====== Supplied records ======

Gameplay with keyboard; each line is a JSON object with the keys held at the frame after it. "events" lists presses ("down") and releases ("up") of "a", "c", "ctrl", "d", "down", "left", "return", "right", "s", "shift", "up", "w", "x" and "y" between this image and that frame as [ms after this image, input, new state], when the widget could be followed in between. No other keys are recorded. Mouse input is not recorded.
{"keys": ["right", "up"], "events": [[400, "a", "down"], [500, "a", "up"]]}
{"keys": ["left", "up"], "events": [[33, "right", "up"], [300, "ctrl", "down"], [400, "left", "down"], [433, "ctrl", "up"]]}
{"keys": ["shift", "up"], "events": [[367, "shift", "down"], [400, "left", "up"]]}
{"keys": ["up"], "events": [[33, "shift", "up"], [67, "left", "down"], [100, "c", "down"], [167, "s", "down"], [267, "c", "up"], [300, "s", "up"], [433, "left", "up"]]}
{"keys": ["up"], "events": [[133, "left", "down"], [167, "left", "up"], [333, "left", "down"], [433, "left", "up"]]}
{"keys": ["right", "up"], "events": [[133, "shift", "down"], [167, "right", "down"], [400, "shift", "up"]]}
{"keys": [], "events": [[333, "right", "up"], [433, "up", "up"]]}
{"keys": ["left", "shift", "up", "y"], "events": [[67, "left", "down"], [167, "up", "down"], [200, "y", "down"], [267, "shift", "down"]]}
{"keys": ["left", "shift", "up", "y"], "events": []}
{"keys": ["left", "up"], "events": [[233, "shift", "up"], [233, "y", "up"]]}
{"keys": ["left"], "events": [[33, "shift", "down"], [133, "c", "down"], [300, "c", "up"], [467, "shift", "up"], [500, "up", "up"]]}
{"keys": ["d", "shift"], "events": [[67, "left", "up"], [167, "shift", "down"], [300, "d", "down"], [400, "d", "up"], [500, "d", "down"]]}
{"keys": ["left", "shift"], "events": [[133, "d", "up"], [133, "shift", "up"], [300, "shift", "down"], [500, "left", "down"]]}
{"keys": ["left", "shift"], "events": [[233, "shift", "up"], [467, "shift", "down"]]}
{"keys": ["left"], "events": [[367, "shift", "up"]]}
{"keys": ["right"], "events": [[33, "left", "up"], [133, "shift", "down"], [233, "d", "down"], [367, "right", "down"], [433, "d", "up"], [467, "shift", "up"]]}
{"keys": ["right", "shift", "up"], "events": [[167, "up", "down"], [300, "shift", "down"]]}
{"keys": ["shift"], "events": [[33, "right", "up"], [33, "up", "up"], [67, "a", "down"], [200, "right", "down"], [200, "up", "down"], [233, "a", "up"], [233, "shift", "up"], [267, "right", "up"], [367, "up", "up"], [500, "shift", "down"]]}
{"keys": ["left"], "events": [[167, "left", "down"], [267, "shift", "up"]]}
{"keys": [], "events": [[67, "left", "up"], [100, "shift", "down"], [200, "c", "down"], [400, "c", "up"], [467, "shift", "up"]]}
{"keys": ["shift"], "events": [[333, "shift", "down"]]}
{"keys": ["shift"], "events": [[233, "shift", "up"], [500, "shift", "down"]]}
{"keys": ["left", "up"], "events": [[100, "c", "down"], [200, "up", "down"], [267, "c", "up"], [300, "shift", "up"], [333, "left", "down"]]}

======

### What you should do
List the lines of the entries that include "ctrl".

### Expected output
Gameplay with keyboard; each line is a JSON object with the keys held at the frame after it. "events" lists presses ("down") and releases ("up") of "a", "c", "ctrl", "d", "down", "left", "return", "right", "s", "shift", "up", "w", "x" and "y" between this image and that frame as [ms after this image, input, new state], when the widget could be followed in between. No other keys are recorded. Mouse input is not recorded.
{"keys": ["left", "up"], "events": [[33, "right", "up"], [300, "ctrl", "down"], [400, "left", "down"], [433, "ctrl", "up"]]}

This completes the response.